> **Work instructions**
In the records below, find the line containing "X186250000Y-127250000D02*", then extract that line and all subsequent lines exactly, leaving out everything else.

> **Information supplied**
********************
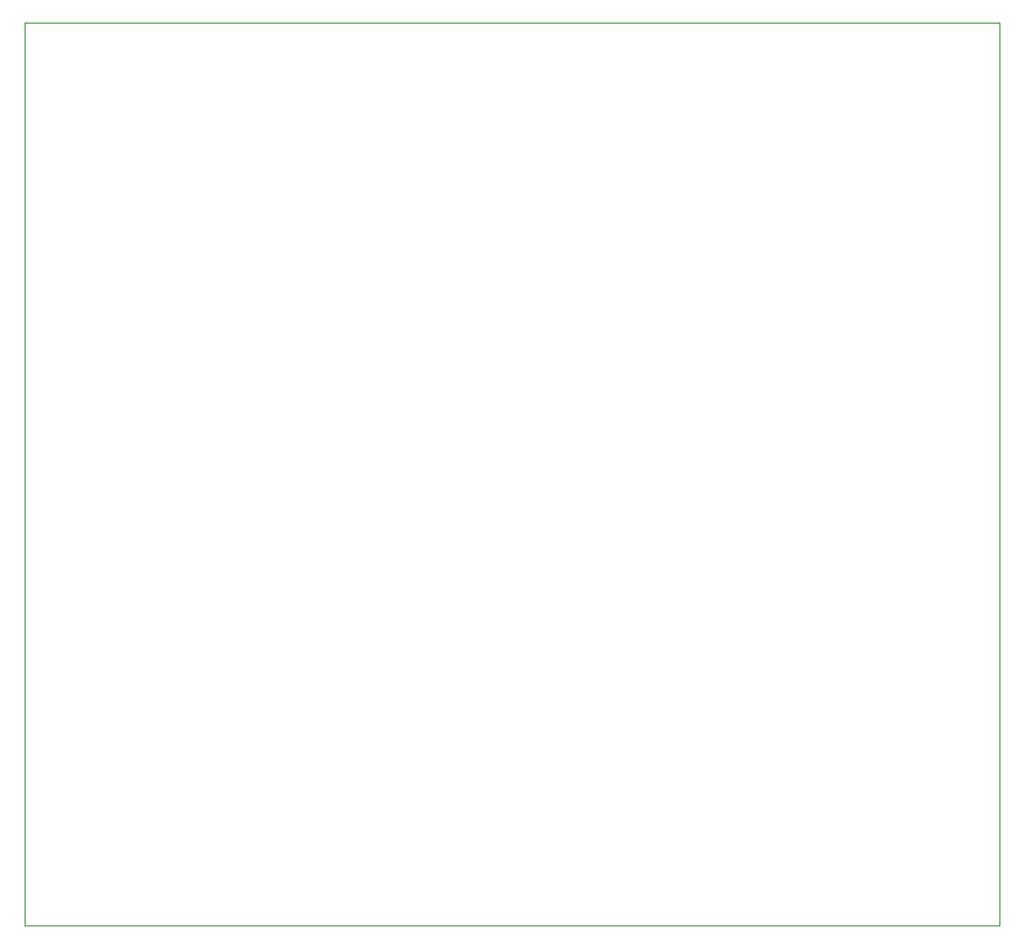
<source format=gbr>
%TF.GenerationSoftware,KiCad,Pcbnew,6.0.9-8da3e8f707~117~ubuntu18.04.1*%
%TF.CreationDate,2023-01-22T23:16:32+05:30*%
%TF.ProjectId,f103_V2,66313033-5f56-4322-9e6b-696361645f70,rev?*%
%TF.SameCoordinates,Original*%
%TF.FileFunction,Profile,NP*%
%FSLAX46Y46*%
G04 Gerber Fmt 4.6, Leading zero omitted, Abs format (unit mm)*
G04 Created by KiCad (PCBNEW 6.0.9-8da3e8f707~117~ubuntu18.04.1) date 2023-01-22 23:16:32*
%MOMM*%
%LPD*%
G01*
G04 APERTURE LIST*
%TA.AperFunction,Profile*%
%ADD10C,0.050000*%
%TD*%
G04 APERTURE END LIST*
D10*
X102250000Y-49500000D02*
X186250000Y-49500000D01*
X186250000Y-49500000D02*
X186250000Y-127250000D01*
X186250000Y-127250000D02*
X102250000Y-127250000D01*
X102250000Y-127250000D02*
X102250000Y-49500000D01*
M02*

</source>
********************
> **Solution to the exercise**
X186250000Y-127250000D02*
X102250000Y-127250000D01*
X102250000Y-127250000D02*
X102250000Y-49500000D01*
M02*

</source>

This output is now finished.